**INPUT FOR THIS TASK**
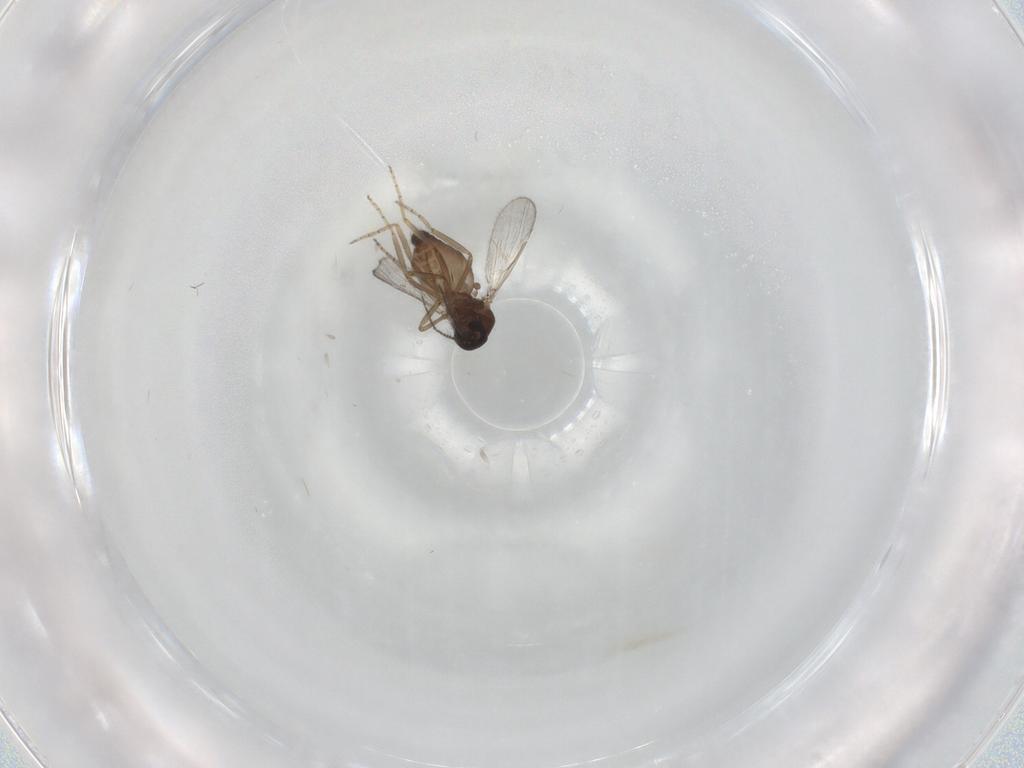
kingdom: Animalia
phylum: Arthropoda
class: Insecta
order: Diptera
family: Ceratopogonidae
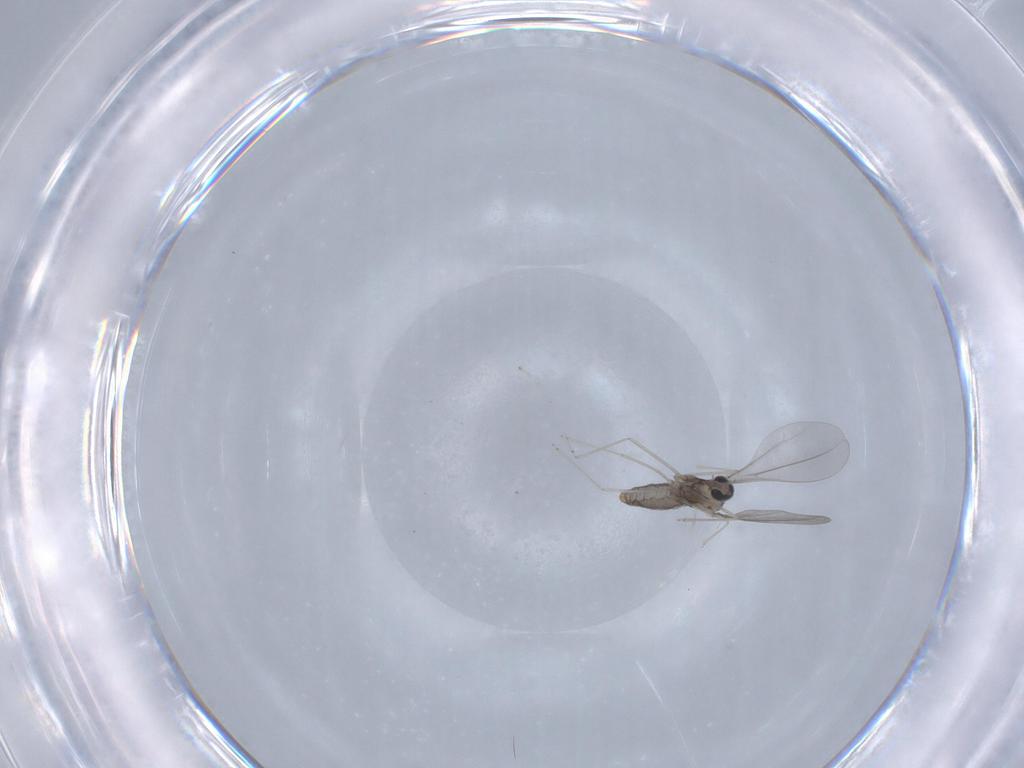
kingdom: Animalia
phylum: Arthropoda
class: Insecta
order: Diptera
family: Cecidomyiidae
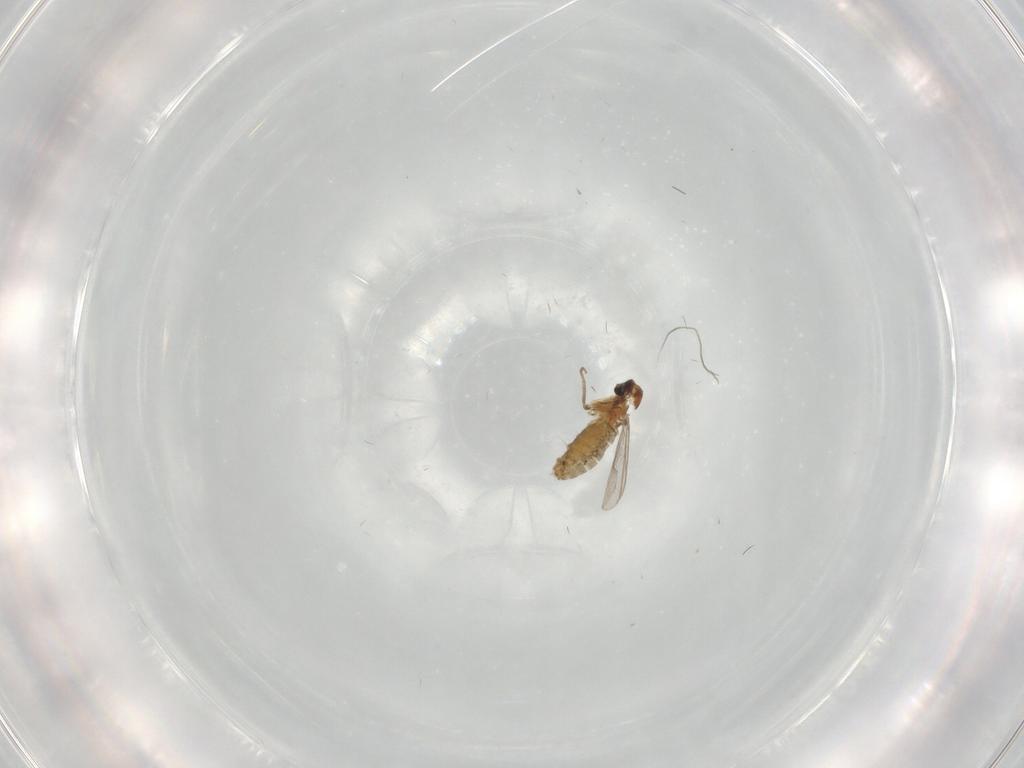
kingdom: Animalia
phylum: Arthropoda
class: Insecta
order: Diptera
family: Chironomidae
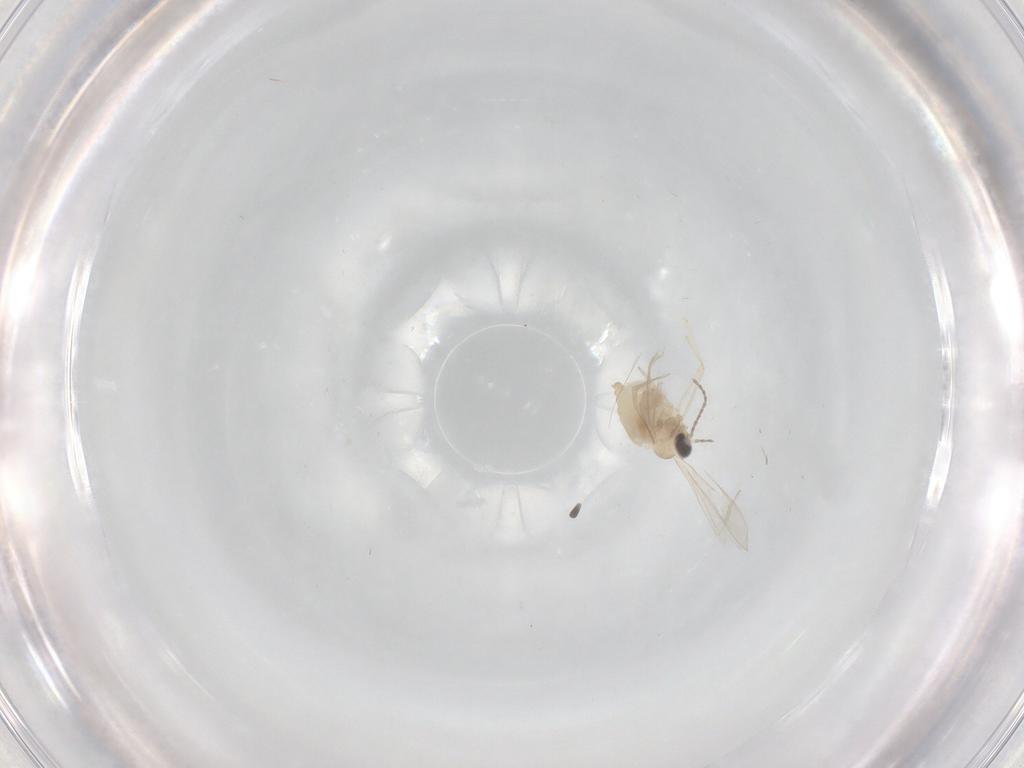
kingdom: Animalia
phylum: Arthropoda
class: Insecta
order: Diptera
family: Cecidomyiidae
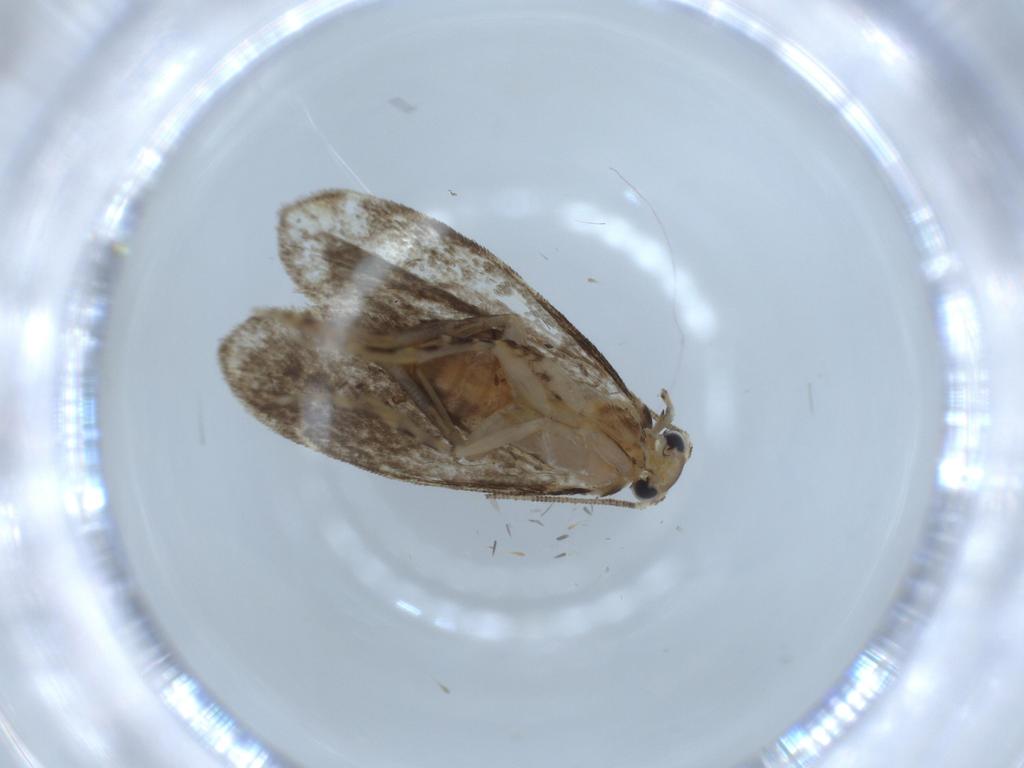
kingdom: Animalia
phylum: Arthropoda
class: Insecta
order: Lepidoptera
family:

**DO THIS**
Give back the name lines of all the records above word for word, leaving out the pictures.

**RESULT FOR THIS TASK**
kingdom: Animalia
phylum: Arthropoda
class: Insecta
order: Diptera
family: Ceratopogonidae
kingdom: Animalia
phylum: Arthropoda
class: Insecta
order: Diptera
family: Cecidomyiidae
kingdom: Animalia
phylum: Arthropoda
class: Insecta
order: Diptera
family: Chironomidae
kingdom: Animalia
phylum: Arthropoda
class: Insecta
order: Diptera
family: Cecidomyiidae
kingdom: Animalia
phylum: Arthropoda
class: Insecta
order: Lepidoptera
family:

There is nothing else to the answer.